• _TASK REQUIREMENTS_
Restate, in full and unchanged, the entries that follow, but not their pictures.

Optical and exposure parameters:
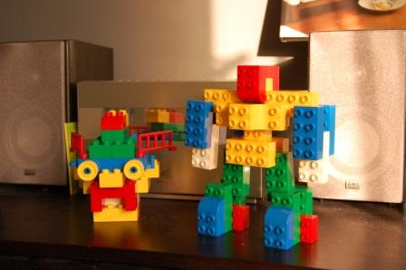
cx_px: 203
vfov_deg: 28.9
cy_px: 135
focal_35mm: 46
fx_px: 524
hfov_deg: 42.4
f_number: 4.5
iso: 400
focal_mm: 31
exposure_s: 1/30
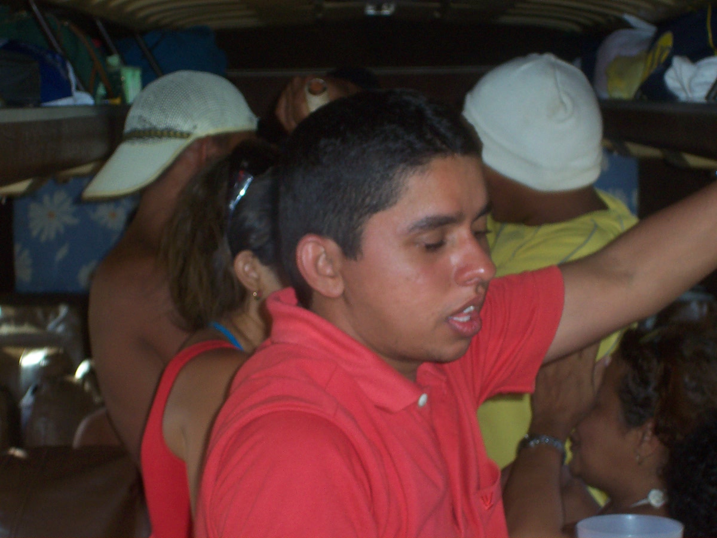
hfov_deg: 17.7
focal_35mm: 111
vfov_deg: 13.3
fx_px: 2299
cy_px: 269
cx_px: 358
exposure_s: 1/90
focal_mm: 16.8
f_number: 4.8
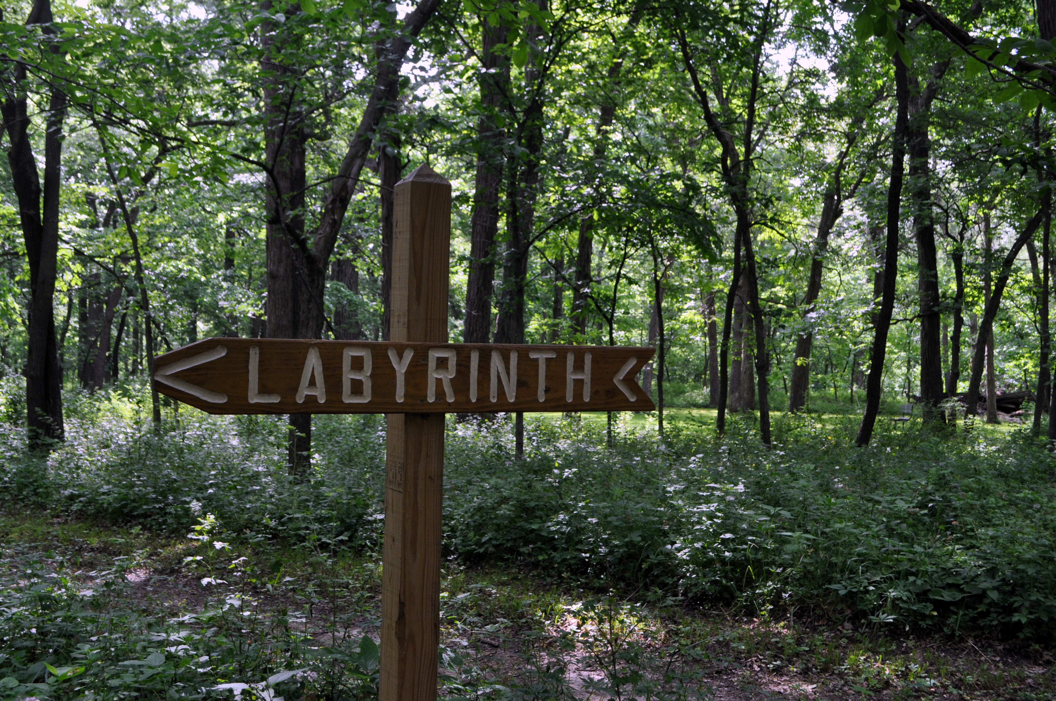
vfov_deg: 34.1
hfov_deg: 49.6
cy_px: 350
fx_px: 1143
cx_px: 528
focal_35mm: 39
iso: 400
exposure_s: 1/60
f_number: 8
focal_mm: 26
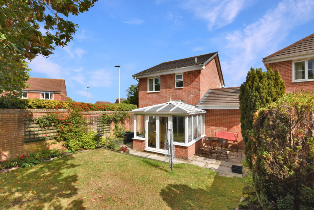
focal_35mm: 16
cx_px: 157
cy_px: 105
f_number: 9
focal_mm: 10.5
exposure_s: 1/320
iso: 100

• _EXERCISE ANSWER_
cx_px: 203
vfov_deg: 28.9
cy_px: 135
focal_35mm: 46
fx_px: 524
hfov_deg: 42.4
f_number: 4.5
iso: 400
focal_mm: 31
exposure_s: 1/30
hfov_deg: 17.7
focal_35mm: 111
vfov_deg: 13.3
fx_px: 2299
cy_px: 269
cx_px: 358
exposure_s: 1/90
focal_mm: 16.8
f_number: 4.8
vfov_deg: 34.1
hfov_deg: 49.6
cy_px: 350
fx_px: 1143
cx_px: 528
focal_35mm: 39
iso: 400
exposure_s: 1/60
f_number: 8
focal_mm: 26
focal_35mm: 16
cx_px: 157
cy_px: 105
f_number: 9
focal_mm: 10.5
exposure_s: 1/320
iso: 100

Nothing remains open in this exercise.